_TASK DESCRIPTION_.
Check each line of the records below and collect those that include the word "primitives".

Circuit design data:
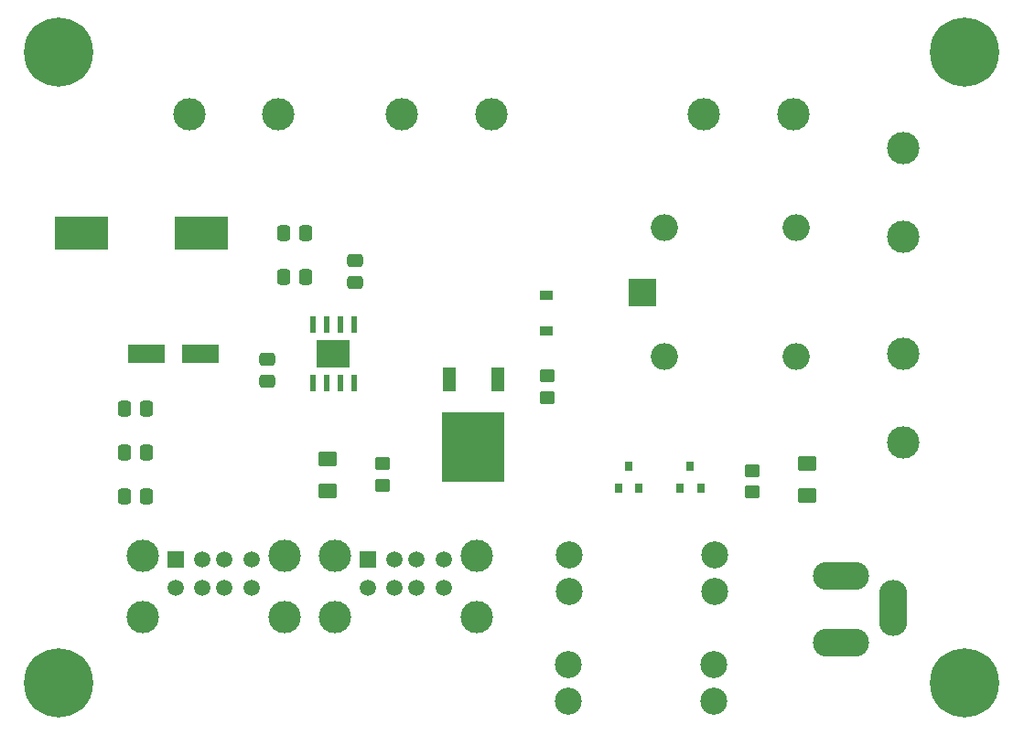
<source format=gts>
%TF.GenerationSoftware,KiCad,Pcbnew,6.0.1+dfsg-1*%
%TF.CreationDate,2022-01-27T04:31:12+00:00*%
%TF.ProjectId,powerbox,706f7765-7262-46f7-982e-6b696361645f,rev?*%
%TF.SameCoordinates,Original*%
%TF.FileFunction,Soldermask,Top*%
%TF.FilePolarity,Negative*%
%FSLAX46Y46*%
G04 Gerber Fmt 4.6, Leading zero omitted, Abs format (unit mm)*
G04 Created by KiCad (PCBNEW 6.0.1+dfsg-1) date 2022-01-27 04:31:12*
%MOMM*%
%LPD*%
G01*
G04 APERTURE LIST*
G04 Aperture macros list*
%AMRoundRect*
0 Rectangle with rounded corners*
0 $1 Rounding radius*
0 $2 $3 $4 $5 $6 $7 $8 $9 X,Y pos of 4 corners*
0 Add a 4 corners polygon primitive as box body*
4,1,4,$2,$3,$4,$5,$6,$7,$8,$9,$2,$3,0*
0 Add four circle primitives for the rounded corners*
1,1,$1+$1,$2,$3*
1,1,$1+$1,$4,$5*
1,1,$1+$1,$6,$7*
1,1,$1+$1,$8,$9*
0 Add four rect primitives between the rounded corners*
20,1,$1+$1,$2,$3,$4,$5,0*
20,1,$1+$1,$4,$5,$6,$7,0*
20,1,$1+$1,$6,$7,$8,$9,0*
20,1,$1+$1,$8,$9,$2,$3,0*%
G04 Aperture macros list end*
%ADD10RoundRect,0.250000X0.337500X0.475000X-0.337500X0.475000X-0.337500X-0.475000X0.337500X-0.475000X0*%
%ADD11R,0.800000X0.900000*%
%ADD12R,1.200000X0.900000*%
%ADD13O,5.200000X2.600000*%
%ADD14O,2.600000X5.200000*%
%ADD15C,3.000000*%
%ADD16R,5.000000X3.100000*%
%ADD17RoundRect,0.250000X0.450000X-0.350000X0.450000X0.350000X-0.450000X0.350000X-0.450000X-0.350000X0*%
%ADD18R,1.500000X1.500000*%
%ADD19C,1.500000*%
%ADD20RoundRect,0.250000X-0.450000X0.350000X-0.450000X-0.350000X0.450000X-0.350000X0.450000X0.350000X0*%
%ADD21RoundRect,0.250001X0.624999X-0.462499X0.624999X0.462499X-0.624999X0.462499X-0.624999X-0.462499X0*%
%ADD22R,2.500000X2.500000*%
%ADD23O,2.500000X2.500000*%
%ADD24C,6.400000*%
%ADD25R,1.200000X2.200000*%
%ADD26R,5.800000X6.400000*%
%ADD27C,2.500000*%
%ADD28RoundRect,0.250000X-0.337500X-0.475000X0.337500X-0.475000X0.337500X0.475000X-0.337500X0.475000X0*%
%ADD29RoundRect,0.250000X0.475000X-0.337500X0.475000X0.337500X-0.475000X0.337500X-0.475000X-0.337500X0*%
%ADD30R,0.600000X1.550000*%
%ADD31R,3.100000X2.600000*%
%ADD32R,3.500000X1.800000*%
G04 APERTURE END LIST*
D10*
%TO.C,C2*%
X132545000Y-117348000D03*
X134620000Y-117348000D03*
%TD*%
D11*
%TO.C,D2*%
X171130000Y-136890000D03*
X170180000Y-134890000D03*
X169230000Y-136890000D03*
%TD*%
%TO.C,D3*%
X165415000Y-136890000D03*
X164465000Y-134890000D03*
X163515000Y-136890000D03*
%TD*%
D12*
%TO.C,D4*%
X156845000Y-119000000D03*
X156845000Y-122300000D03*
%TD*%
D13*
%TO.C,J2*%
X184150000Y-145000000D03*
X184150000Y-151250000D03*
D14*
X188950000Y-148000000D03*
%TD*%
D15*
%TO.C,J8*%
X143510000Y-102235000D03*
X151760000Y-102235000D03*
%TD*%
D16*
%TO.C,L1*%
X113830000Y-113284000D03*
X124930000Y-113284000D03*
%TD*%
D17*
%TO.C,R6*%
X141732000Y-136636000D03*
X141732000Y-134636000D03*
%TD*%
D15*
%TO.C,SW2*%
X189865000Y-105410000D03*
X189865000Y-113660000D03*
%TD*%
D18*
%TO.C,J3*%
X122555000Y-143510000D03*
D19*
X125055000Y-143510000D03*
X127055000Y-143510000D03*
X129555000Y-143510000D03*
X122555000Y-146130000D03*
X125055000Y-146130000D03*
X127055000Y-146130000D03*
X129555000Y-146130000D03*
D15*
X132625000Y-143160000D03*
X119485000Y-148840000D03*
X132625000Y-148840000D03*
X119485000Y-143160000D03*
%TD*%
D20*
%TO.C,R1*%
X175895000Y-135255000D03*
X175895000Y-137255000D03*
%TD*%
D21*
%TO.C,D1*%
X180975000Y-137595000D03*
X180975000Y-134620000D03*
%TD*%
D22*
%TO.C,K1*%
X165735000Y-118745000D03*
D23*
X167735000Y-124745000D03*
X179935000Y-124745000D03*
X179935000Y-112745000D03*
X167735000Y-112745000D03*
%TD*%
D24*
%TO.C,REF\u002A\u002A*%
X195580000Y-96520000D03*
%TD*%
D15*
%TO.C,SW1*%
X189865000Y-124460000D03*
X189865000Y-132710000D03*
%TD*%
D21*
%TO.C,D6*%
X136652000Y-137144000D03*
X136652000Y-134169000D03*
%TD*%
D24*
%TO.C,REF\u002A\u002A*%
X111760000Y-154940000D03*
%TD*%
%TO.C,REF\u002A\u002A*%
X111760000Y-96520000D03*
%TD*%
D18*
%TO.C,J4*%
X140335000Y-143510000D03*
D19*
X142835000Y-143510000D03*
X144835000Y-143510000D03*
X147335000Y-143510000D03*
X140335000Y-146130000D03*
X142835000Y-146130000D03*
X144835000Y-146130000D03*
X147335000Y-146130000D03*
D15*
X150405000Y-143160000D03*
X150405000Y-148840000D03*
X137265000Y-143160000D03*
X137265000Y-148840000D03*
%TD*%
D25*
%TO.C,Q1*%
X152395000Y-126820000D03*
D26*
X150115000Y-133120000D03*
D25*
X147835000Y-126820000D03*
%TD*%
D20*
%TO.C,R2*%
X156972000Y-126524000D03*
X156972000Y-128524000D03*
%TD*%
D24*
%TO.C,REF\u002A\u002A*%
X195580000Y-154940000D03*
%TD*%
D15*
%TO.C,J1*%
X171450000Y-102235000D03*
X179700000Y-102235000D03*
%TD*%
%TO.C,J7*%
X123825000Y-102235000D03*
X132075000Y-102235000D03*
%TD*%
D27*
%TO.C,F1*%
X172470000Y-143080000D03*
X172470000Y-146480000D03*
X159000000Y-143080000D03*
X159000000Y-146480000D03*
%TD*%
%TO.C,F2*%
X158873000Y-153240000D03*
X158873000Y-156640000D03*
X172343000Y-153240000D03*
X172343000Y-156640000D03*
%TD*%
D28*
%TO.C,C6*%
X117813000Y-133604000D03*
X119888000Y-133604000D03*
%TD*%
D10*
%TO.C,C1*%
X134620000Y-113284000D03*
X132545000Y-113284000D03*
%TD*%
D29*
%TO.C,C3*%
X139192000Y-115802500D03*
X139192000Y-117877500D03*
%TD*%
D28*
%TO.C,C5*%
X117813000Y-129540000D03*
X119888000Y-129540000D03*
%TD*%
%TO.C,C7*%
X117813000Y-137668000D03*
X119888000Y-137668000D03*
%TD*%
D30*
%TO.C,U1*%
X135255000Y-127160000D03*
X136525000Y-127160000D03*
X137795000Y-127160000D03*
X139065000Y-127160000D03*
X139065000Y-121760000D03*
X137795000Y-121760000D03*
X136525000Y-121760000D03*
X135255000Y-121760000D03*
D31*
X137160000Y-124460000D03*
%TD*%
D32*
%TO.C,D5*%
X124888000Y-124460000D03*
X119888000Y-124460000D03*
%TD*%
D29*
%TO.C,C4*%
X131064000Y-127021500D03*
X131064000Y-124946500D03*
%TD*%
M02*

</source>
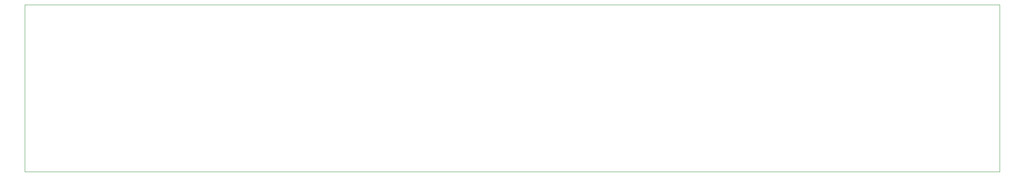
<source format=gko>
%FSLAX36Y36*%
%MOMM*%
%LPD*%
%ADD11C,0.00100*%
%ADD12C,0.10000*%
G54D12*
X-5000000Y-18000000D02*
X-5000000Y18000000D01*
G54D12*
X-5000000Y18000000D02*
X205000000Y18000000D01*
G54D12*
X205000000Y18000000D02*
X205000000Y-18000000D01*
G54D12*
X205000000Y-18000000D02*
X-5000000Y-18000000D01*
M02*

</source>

_WRITTEN ANSWER_.
0 Add four circle primitives for the rounded corners*
0 Add four rect primitives between the rounded corners*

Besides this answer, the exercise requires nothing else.